A advogada principal da Abreu Advogados, Sofia Silva e Sousa, considera-se otimista e expectante para a nova década, apesar de todas as alterações económicas, políticas, sociais e tecnológicas muito rápidas que assistimos no mundo. O debate e a reflexão são os mecanismos sugeridos pela advogada de forma a superar os desafios.

Também Vera Martinez defende que o papel do advogado tem de ser “readaptado, redefinido e repensado”. Seja pelos recentes desenvolvimentos do Brexit, pelas alterações climáticas, ou até pelo desenvolvimento tecnológico, 2020 é um “ano de desafios”.

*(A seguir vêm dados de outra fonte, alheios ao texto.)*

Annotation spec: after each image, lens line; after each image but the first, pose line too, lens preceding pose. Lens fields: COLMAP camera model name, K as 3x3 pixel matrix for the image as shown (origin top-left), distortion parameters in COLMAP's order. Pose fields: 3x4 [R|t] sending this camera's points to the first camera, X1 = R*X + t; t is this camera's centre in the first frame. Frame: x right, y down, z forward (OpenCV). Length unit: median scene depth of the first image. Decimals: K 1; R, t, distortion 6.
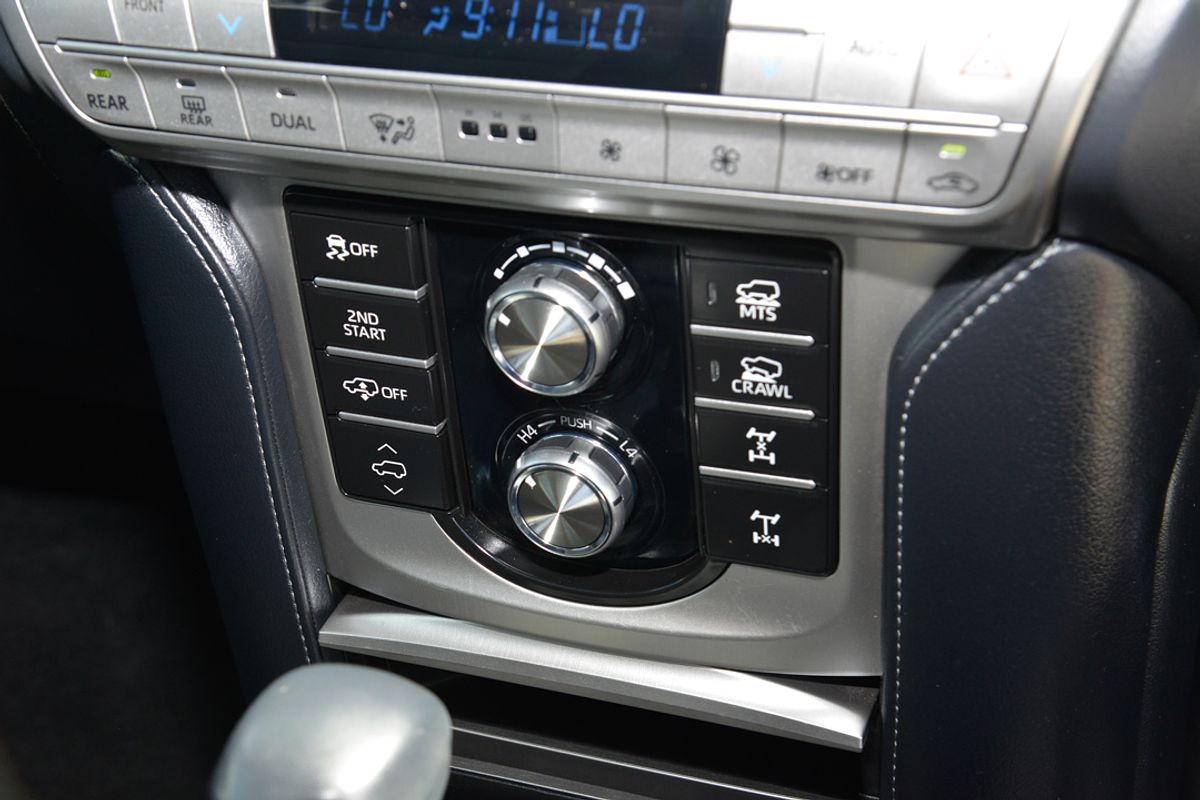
lens RADIAL K [[1803.7, 0, 607.5], [0, 1803.7, 408.0], [0, 0, 1]] dist [0.213293, 0.000000]
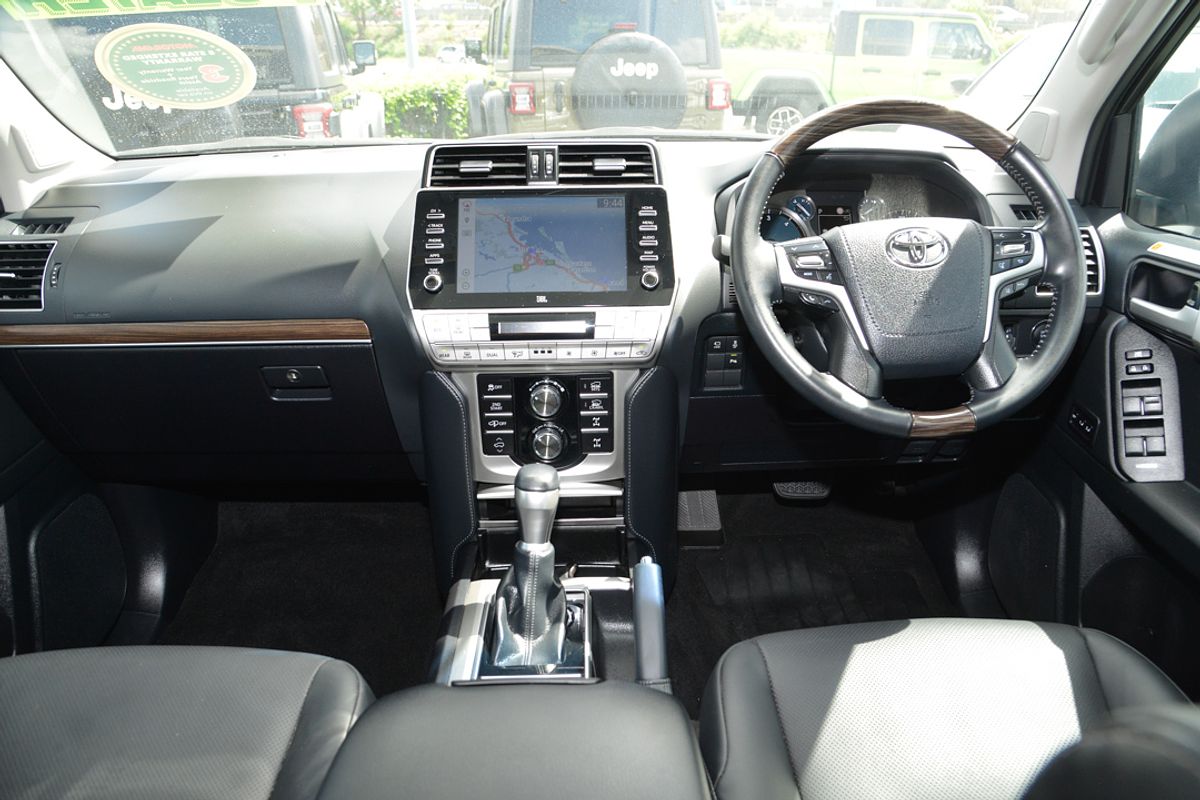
lens RADIAL K [[908.2, 0, 597.9], [0, 908.2, 392.5], [0, 0, 1]] dist [-0.086971, 0.035651]
pose [[0.922122, -0.065178, 0.381369, -0.789230], [0.150365, 0.968594, -0.198033, 0.411250], [-0.356484, 0.239955, 0.902962, -1.074611]]
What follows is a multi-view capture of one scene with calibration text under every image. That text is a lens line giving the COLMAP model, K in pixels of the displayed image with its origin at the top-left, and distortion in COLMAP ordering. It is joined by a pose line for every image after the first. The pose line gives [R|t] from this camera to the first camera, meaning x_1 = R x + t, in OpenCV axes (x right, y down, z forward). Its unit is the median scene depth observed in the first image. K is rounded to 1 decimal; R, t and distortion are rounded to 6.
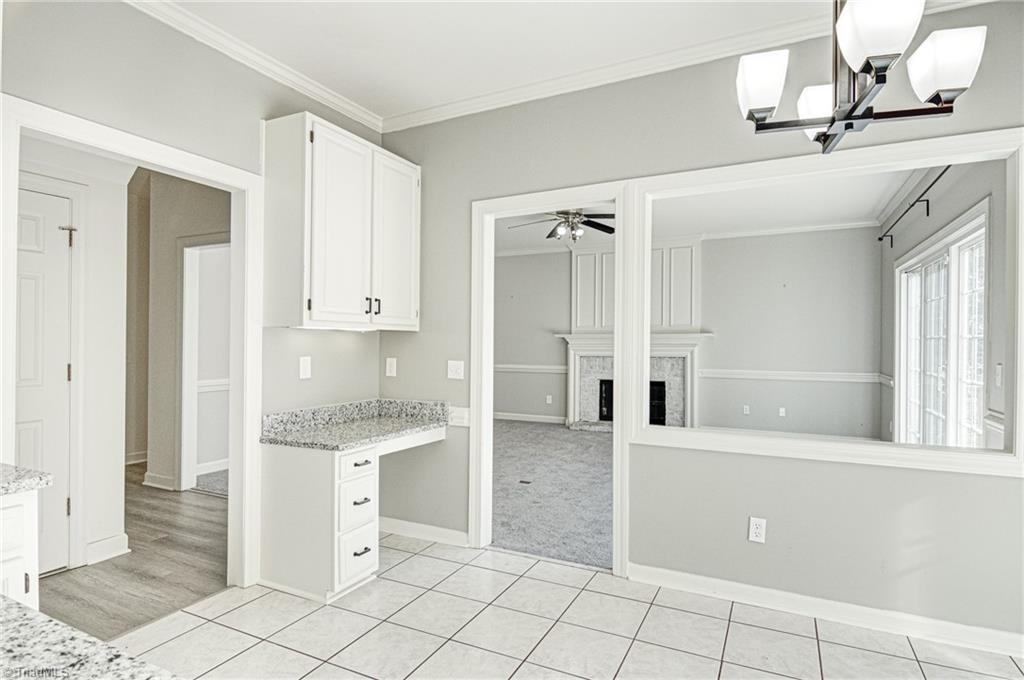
lens RADIAL K [[533.4, 0, 517.7], [0, 533.4, 344.8], [0, 0, 1]] dist [0.004737, -0.000840]
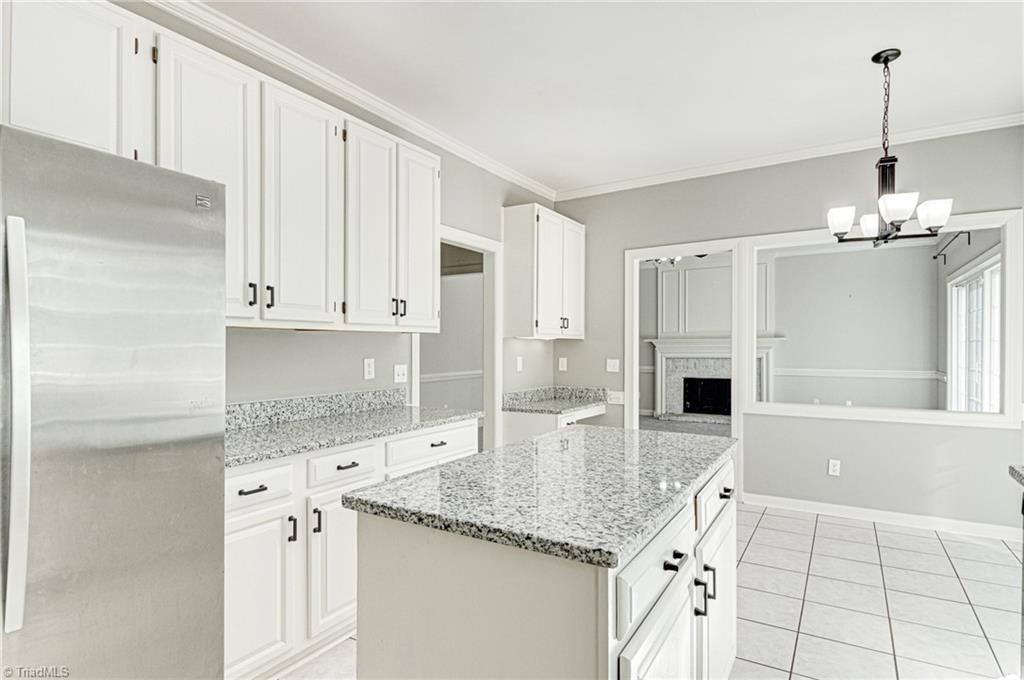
lens RADIAL K [[539.3, 0, 509.2], [0, 539.3, 349.6], [0, 0, 1]] dist [0.000538, -0.000725]
pose [[0.995184, -0.006574, -0.097805, -0.244872], [0.006655, 0.999978, 0.000506, 0.000704], [0.097799, -0.001154, 0.995206, -0.473464]]
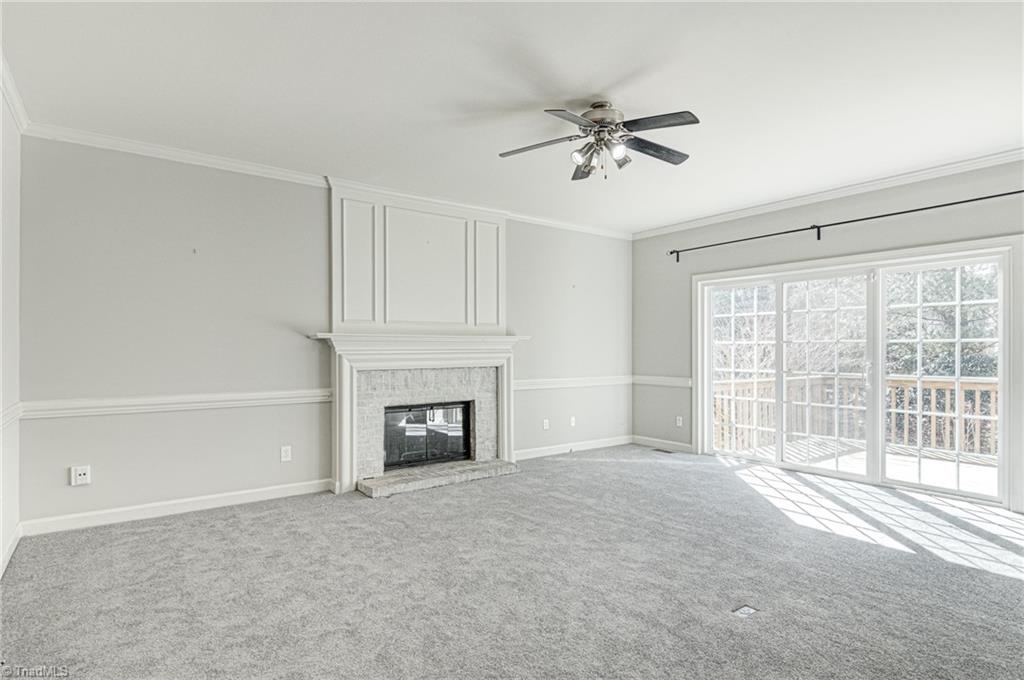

Para o setor de direito laboral, Sofia Silva e Sousa acredita que o maior desafio é “conseguir manter a capacidade de adaptação às novas e mais recentes realidades de organização do trabalho”. Já Inês Beato acredita que a instabilidade criada aos advogados e clientes com as sucessivas alterações legislativas ao Código o Trabalho é um dos grandes desafios.

No que concerne ao setor imobiliário, a estagnação do mercado imobiliário em 2019, as alterações ao regime dos Golden Visa e a redução das vendas de imóveis são alguns dos fatores desafiantes para a área em 2020, segundo Vera Martinez. A “falta de oferta a nível de nacional nos grandes centros urbanos” é o grande obstáculo do setor para Mafalda Cunha Luís.

A má utilização (ou não utilização sequer), muitas vezes por desconhecimento, das formas de resolução de litígio mais adequadas, mas sobretudo a desadequação entre a necessidade de justiça rápida e eficaz e o tempo que o contencioso e mesmo a arbitragem demoram” são os desafios que Florbela Reis consideram principais para o setor de arbitragem e contencioso. Já Sofia Vaz Sampaio aponta o crescimento de uma “certa desconfiança em relação à justiça privada” como o maior desafio do setor.